→ **Exercise aim**
Return exactly the lines of the records below, starting at the line that contains "16: (228, 161, 2.64)" and ending at the line that contains "52: (287, 166, 2.92)", with both of those lines kept.

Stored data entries
=== Begin Enclosure ===

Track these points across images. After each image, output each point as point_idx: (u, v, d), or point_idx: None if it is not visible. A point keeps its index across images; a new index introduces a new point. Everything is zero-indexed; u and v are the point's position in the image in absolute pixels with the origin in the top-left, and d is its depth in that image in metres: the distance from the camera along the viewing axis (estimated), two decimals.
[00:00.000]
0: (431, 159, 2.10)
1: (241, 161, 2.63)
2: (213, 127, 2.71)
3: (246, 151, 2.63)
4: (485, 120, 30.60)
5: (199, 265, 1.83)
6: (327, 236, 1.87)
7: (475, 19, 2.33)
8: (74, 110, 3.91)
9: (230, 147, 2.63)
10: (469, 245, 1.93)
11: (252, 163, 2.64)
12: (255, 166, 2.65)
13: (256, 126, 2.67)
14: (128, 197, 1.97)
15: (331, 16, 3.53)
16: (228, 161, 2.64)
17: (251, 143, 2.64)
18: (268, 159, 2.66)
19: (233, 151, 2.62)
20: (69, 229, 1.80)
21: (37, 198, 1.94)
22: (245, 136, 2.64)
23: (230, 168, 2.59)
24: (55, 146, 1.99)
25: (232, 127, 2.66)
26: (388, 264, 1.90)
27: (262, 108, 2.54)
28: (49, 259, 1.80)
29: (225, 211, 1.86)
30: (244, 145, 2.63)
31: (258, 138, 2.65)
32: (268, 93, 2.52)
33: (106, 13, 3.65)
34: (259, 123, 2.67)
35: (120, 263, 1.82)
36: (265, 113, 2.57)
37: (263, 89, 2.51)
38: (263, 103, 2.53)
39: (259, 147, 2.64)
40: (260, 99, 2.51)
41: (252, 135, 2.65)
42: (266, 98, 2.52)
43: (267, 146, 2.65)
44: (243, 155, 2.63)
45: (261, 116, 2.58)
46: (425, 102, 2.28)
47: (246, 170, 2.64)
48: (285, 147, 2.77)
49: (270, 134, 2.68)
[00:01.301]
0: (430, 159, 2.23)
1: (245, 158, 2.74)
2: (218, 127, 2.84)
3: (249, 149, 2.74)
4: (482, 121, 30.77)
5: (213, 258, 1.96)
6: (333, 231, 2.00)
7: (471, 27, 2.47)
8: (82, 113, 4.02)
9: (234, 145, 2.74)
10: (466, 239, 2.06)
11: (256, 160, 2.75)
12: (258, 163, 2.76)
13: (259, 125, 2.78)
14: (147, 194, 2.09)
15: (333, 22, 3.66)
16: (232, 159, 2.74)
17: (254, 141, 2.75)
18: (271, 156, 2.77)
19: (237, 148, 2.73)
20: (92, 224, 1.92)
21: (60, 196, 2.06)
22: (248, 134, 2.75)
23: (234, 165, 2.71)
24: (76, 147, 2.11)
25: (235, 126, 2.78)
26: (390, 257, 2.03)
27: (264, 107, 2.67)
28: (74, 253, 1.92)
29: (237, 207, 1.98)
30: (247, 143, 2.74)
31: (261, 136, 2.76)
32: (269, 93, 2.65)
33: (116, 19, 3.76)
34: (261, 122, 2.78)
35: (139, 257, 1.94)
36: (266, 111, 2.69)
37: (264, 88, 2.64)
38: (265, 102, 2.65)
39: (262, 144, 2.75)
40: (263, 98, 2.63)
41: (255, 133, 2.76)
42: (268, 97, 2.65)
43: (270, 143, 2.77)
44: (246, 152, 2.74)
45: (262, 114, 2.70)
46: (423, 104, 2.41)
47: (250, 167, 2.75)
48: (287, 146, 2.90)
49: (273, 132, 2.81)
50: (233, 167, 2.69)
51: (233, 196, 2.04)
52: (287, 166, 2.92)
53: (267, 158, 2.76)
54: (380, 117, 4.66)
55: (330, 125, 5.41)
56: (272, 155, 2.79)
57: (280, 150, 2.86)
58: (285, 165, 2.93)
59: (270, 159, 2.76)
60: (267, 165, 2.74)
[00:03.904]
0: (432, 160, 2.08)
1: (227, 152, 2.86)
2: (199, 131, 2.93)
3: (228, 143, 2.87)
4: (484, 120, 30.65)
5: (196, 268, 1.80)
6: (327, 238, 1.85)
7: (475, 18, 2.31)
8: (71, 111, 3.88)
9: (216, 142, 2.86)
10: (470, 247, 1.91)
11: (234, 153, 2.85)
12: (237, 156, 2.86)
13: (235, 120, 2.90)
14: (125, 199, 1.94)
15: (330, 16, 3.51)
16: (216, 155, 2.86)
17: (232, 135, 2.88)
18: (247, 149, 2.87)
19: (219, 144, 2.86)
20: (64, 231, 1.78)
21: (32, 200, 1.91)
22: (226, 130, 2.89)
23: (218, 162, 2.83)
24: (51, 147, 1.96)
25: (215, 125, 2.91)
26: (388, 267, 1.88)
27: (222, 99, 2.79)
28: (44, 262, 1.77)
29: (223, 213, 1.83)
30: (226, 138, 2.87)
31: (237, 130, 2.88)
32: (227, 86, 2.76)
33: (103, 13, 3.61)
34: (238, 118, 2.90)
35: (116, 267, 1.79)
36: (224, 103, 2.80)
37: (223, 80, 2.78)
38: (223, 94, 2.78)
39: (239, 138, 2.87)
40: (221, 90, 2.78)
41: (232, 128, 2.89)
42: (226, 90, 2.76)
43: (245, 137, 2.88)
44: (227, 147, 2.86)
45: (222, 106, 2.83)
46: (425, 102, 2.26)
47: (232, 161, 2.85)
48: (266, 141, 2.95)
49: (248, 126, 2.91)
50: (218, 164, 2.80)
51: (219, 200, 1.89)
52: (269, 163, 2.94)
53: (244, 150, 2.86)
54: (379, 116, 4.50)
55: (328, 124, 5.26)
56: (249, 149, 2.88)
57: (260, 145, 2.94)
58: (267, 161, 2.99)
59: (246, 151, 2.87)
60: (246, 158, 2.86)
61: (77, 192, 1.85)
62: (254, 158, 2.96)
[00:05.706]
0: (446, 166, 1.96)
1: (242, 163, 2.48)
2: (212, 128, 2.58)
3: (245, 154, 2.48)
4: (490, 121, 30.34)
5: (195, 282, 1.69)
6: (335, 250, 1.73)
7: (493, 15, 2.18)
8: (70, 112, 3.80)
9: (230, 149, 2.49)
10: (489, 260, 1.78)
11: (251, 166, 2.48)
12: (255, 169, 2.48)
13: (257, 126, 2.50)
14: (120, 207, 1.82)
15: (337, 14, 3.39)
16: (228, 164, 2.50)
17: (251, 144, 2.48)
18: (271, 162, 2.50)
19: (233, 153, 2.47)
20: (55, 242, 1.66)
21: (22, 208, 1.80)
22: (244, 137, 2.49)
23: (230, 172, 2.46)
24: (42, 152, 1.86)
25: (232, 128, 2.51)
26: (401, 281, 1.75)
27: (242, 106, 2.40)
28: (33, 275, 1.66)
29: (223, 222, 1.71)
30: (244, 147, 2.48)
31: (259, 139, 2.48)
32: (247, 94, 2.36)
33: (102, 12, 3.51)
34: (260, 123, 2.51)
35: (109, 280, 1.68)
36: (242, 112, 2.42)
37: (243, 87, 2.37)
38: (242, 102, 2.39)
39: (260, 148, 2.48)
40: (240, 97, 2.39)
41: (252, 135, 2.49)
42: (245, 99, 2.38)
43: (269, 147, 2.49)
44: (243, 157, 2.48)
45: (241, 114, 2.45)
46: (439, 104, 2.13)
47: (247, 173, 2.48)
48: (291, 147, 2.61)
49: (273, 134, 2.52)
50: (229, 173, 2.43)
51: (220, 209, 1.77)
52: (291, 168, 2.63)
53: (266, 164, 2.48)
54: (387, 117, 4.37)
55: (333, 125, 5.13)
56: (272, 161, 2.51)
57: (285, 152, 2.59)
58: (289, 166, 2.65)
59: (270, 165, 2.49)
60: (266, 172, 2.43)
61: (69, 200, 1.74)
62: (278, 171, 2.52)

=== End Enclosure ===

→ **Result for this exercise**
16: (228, 161, 2.64)
17: (251, 143, 2.64)
18: (268, 159, 2.66)
19: (233, 151, 2.62)
20: (69, 229, 1.80)
21: (37, 198, 1.94)
22: (245, 136, 2.64)
23: (230, 168, 2.59)
24: (55, 146, 1.99)
25: (232, 127, 2.66)
26: (388, 264, 1.90)
27: (262, 108, 2.54)
28: (49, 259, 1.80)
29: (225, 211, 1.86)
30: (244, 145, 2.63)
31: (258, 138, 2.65)
32: (268, 93, 2.52)
33: (106, 13, 3.65)
34: (259, 123, 2.67)
35: (120, 263, 1.82)
36: (265, 113, 2.57)
37: (263, 89, 2.51)
38: (263, 103, 2.53)
39: (259, 147, 2.64)
40: (260, 99, 2.51)
41: (252, 135, 2.65)
42: (266, 98, 2.52)
43: (267, 146, 2.65)
44: (243, 155, 2.63)
45: (261, 116, 2.58)
46: (425, 102, 2.28)
47: (246, 170, 2.64)
48: (285, 147, 2.77)
49: (270, 134, 2.68)
[00:01.301]
0: (430, 159, 2.23)
1: (245, 158, 2.74)
2: (218, 127, 2.84)
3: (249, 149, 2.74)
4: (482, 121, 30.77)
5: (213, 258, 1.96)
6: (333, 231, 2.00)
7: (471, 27, 2.47)
8: (82, 113, 4.02)
9: (234, 145, 2.74)
10: (466, 239, 2.06)
11: (256, 160, 2.75)
12: (258, 163, 2.76)
13: (259, 125, 2.78)
14: (147, 194, 2.09)
15: (333, 22, 3.66)
16: (232, 159, 2.74)
17: (254, 141, 2.75)
18: (271, 156, 2.77)
19: (237, 148, 2.73)
20: (92, 224, 1.92)
21: (60, 196, 2.06)
22: (248, 134, 2.75)
23: (234, 165, 2.71)
24: (76, 147, 2.11)
25: (235, 126, 2.78)
26: (390, 257, 2.03)
27: (264, 107, 2.67)
28: (74, 253, 1.92)
29: (237, 207, 1.98)
30: (247, 143, 2.74)
31: (261, 136, 2.76)
32: (269, 93, 2.65)
33: (116, 19, 3.76)
34: (261, 122, 2.78)
35: (139, 257, 1.94)
36: (266, 111, 2.69)
37: (264, 88, 2.64)
38: (265, 102, 2.65)
39: (262, 144, 2.75)
40: (263, 98, 2.63)
41: (255, 133, 2.76)
42: (268, 97, 2.65)
43: (270, 143, 2.77)
44: (246, 152, 2.74)
45: (262, 114, 2.70)
46: (423, 104, 2.41)
47: (250, 167, 2.75)
48: (287, 146, 2.90)
49: (273, 132, 2.81)
50: (233, 167, 2.69)
51: (233, 196, 2.04)
52: (287, 166, 2.92)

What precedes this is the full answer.